- [Passage provided]:
*-*-*

For three years the peace and quiet of Doris Rüggeberg’s cosy flat on the Kapuzinerberg, a picturesque wooded hill in Salzburg, has been interrupted by the noise from the nextdoor neighbour’s building site.

Wolfgang Porsche, a German-Austrian automotive magnate, bought the 17th-century villa at No 5 as a second home in 2019 for about €9m (£7.8m). Ever since, he has been busily renovating the property before he and his partner, Gabriele Prinzessin zu Leiningen, move in this winter.

The eight-room house, referred to locally as the Paschinger Schlössl, was home from 1919 to 1934 to the writer Stefan Zweig, who described it as “romantic and impractical”. Among its charms, he wrote, was that it was “inaccessible to cars” and could “only be reached by climbing more than a hundred steps”.

Such an idyll has seemed remote in recent years. Rüggeberg, a counsellor, says the building work has been so loud that she has sometimes not been able to hear herself think.

But trying as the past years have been, Rüggeberg fears it could be just the start. Porsche last month secured permission from Salzburg authorities for a plan to build an estimated €10m private access road from a municipal car park in the historic city centre through the rugged limestone hill. The 82-year-old’s vision is that the 500-metre road will lead to a subterranean garage next to the villa where he will be able to park eight cars.

Porsche has spoken of how he likes to take his cars on early morning spins on the sharp bends up of the Großglockner, Austria’s highest mountain peak, about 120 miles (190km) to the south. His original idea had been for a personal lift to be built to take him up to his home. When that was rejected, he submitted plans for the road.

*-*-*

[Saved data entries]
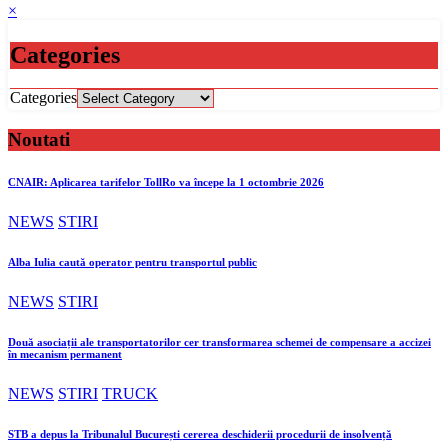
×
Categories
Categories
Noutati
CNAIR: Aplicarea tarifelor TollRo va începe la 1 octombrie 2026
NEWS
STIRI
Alba Iulia caută operator pentru transportul public
NEWS
STIRI
Două asociații ale transportatorilor cer transformarea schemei de compensare a accizei
în mecanism permanent
NEWS
STIRI
TRUCK
STB a depus la Tribunalul București cererea deschiderii procedurii de insolvență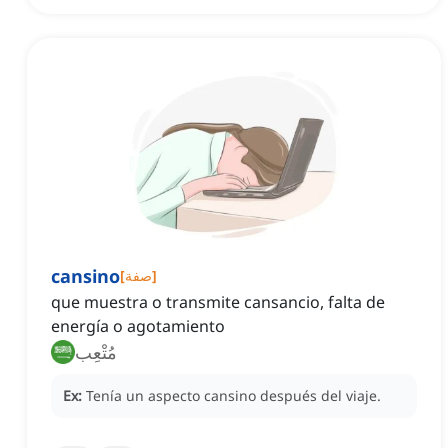
cansino
]
صفة
[
que muestra o transmite cansancio, falta de
energía o agotamiento
مُتْعِب
Ex:
Tenía un aspecto cansino después del viaje.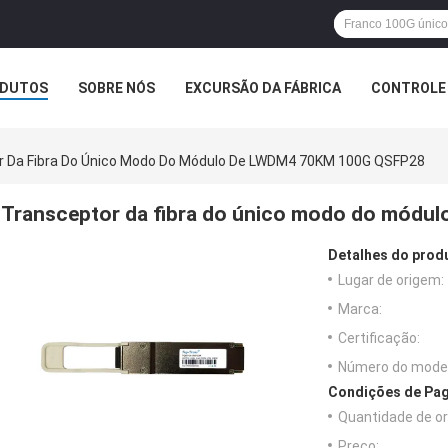
DUTOS
SOBRE NÓS
EXCURSÃO DA FÁBRICA
CONTROLE 
r Da Fibra Do Único Modo Do Módulo De LWDM4 70KM 100G QSFP28
Transceptor da fibra do único modo do mód
Detalhes do prod
Lugar de origem:
Marca:
Certificação:
Número do model
Condições de Pag
Quantidade de o
Preço: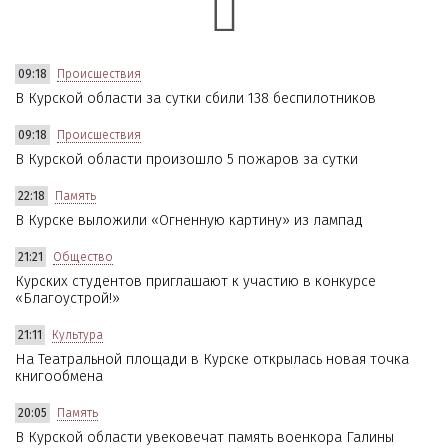
09:18
Происшествия
В Курской области за сутки сбили 138 беспилотников
09:18
Происшествия
В Курской области произошло 5 пожаров за сутки
22:18
Память
В Курске выложили «Огненную картину» из лампад
21:21
Общество
Курских студентов приглашают к участию в конкурсе
«Благоустрой!»
21:11
Культура
На Театральной площади в Курске открылась новая точка
книгообмена
20:05
Память
В Курской области увековечат память военкора Галины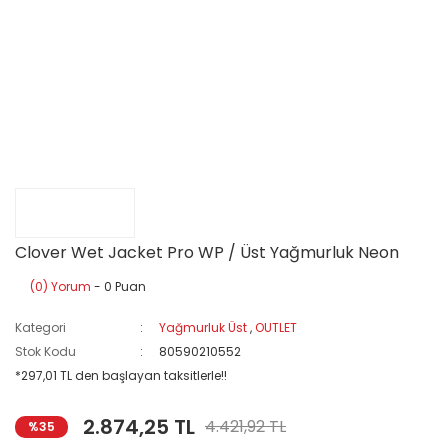
Clover Wet Jacket Pro WP / Üst Yağmurluk Neon
(0) Yorum
- 0 Puan
Kategori
Yağmurluk Üst
,
OUTLET
Stok Kodu
80590210552
*297,01 TL den başlayan taksitlerle!!
2.874,25 TL
4.421,92 TL
%35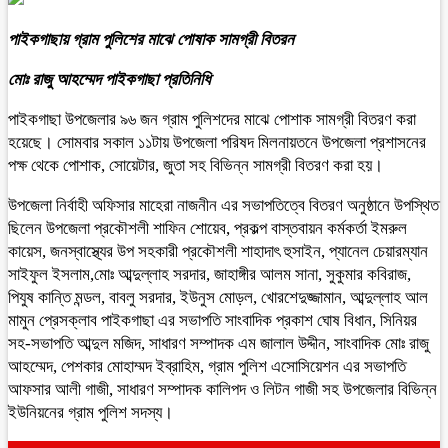
পাইকগাছায় গ্রাম পুলিশের মাঝে পোষাক সামগ্রী বিতরন
মোঃ রাজু আহম্মেদ পাইকগাছা প্রতিনিধি
পাইকগাছা উপজেলার ৯৬ জন গ্রাম পুলিশদের মাঝে পোশাক সামগ্রী বিতরণ করা
হয়েছে। সোমবার সকাল ১১টায় উপজেলা পরিষদ মিলনায়তনে উপজেলা প্রশাসনের
পক্ষ থেকে পোশাক, সোয়েটার, জুতা সহ বিভিন্ন সামগ্রী বিতরণ করা হয়।
উপজেলা নির্বাহী অফিসার মাহেরা নাজনীন এর সভাপতিত্বে বিতরণ অনুষ্ঠানে উপস্থিত
ছিলেন উপজেলা প্রকৌশলী শাফিন শোয়েব, প্রকল্প বাস্তবায়ন কর্মকর্তা ইমরুল
কায়েস, জনস্বাস্থ্যের উপ সহকারী প্রকৌশলী শাহাদাৎ হুসাইন, প্যানেল চেয়ারম্যান
সাইফুল ইসলাম,মোঃ আব্দুল্লাহ সরদার, জাহাঙ্গীর আলম সানা, সুকুমার কবিরাজ,
পিযুষ কান্তি মন্ডল, বাবলু সরদার, ইউনুস মোড়ল, খোরশেদুজ্জামান, আব্দুল্লাহ আল
মামুন প্রেসক্লাব পাইকগাছা এর সভাপতি সাংবাদিক প্রকাশ ঘোষ বিধান, সিনিয়র
সহ-সভাপতি আব্দুল মজিদ, সাধারণ সম্পাদক এম জালাল উদ্দীন, সাংবাদিক মোঃ রাজু
আহম্মেদ, পেশকার মোহাম্মদ ইব্রাহিম, গ্রাম পুলিশ এসোসিয়েশন এর সভাপতি
আফসার আলী গাজী, সাধারণ সম্পাদক কালিপদ ও লিটন গাজী সহ উপজেলার বিভিন্ন
ইউনিয়নের গ্রাম পুলিশ সদস্য।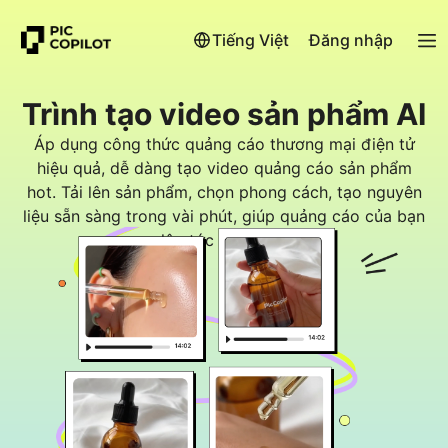
Tiếng Việt
Đăng nhập
Trình tạo video sản phẩm AI
Áp dụng công thức quảng cáo thương mại điện tử
hiệu quả, dễ dàng tạo video quảng cáo sản phẩm
hot. Tải lên sản phẩm, chọn phong cách, tạo nguyên
liệu sẵn sàng trong vài phút, giúp quảng cáo của bạn
lập tức lên sóng.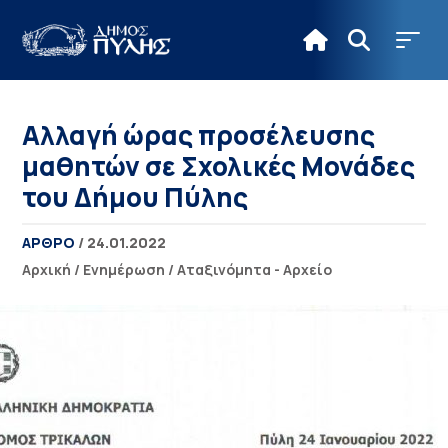
Aλλαγή ώρας προσέλευσης
μαθητών σε Σχολικές Μονάδες
του Δήμου Πύλης
ΑΡΘΡΟ
/ 24.01.2022
Αρχική
/
Ενημέρωση
/
Αταξινόμητα - Αρχείο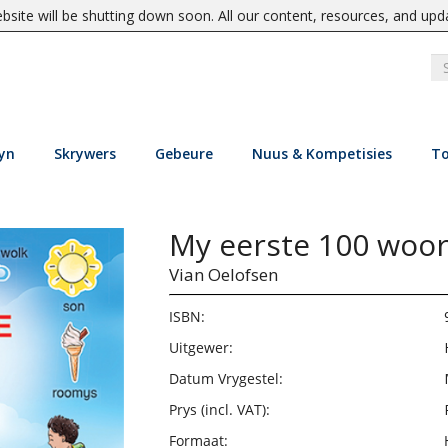
site will be shutting down soon. All our content, resources, and upd
yn
Skrywers
Gebeure
Nuus & Kompetisies
To
My eerste 100 woo
Vian Oelofsen
ISBN:
Uitgewer:
Datum Vrygestel:
Prys (incl. VAT):
Formaat: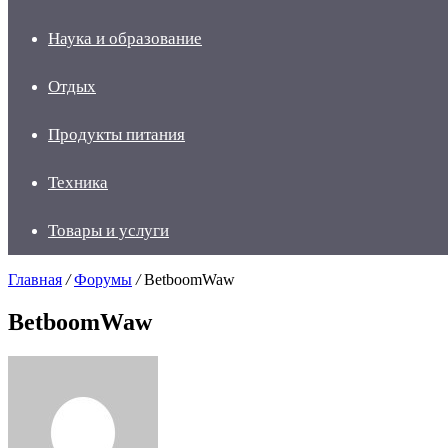
Наука и образование
Отдых
Продукты питания
Техника
Товары и услуги
Главная
/
Форумы
/
BetboomWaw
BetboomWaw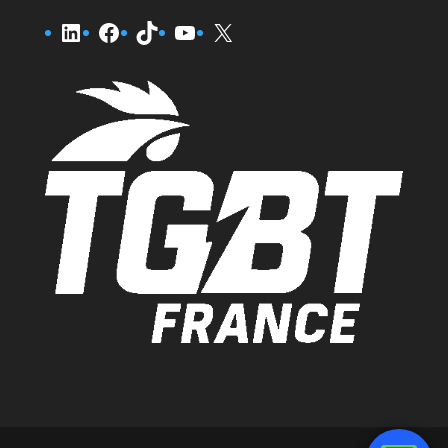
LinkedIn
Facebook
TikTok
YouTube
X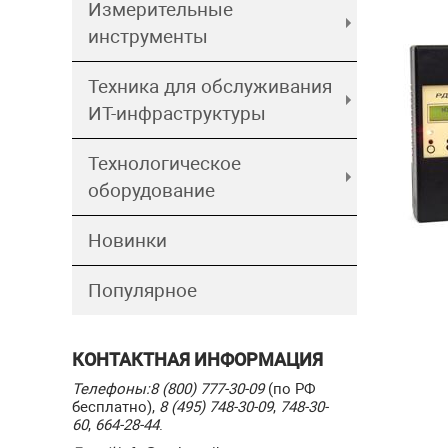
Измерительные
инструменты
Техника для обслуживания
ИТ-инфраструктуры
Технологическое
оборудование
Новинки
Популярное
КОНТАКТНАЯ ИНФОРМАЦИЯ
Телефоны:
8 (800) 777-30-09
(по РФ
бесплатно),
8 (495) 748-30-09
,
748-30-
60
,
664-28-44
.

*-*-*

- [Task A]:
Shorten the paragraph that begins "But trying as the past years have been" from the article about the Salzburg villa, keeping its main facts.
- [Task B]:
Write the next part of the article about the Salzburg villa, picking up after its final sentence.

- [Expected answer A]:
Rüggeberg fears the noise may be only the beginning. Last month, Salzburg authorities approved a plan by the 82-year-old Porsche for a private access road, estimated to cost €10m. It would run 500 meters from a municipal car park in the historic city center through the limestone hill to an underground garage next to the villa with room for eight cars.

- [Expected answer B]:
Even in Salzburg, which is used to the foibles of the rich and famous who gather in the city every year for the renowned opera festival, and which appreciates the financial contribution these wealthy guests make, this is seen by some as a step too far.

“Porsche has done a lot for the local economy,” Rüggeberg said. “But in this case, the city has failed to negotiate properly. All men are equal but some are more equal than others.” At the very least, she said, she would have liked the city to have insisted the road be accessible to emergency vehicles, rubbish collection and other residents.

Porsche received initial permission in early 2024 from Salzburg’s former mayor, a member of the conservative Austrian People’s party, to dig out “the Autohöhle” (car cave). Soon after, the council was taken over by a leftwing contingent, a Social Democrat mayor and his deputy from the Communist party amid concerns the rich were pricing ordinary Salzburgers out of their own city.

The new mayor, Bernhard Auinger, worked for Porsche for 27 years and used to sit on the board of its holding company as a former labour representative. He has admitted “the optics could be better”, but has said he has little influence over a project he “inherited”.

“No one will have to see the tunnel or even be aware it’s there,” Auinger told Salzburg media. “Whether the tunnel is in keeping with the times and morally justifiable is for others to judge.”

Ingeborg Haller, the head of the Greens on the city council, has led opposition to the project and kept the topic in the public domain. “What has appalled people is that a private person is being allowed to hollow out the mountain for his own gain,” she said.

She has also been critical of the €48,000 fee Porsche paid the council for permission to cut through land that belongs to the city. An independent expert called in by Auinger after the fee was queried concluded Porsche had overpaid by several thousand euros.

Salzburg’s city planning committee, which approved the road in early September, said the project was in the public interest because as long as Porsche’s cars were in the tunnel they would not be emitting exhaust fumes, taking up room or causing accidents.

This, say critics, is absurd. “These are wildly amusing arguments, on top of many others we’ve heard, like the fact the parking lots already at the house are apparently insufficient,” the communist deputy mayor, Kay-Michael Dankl, told the Guardian.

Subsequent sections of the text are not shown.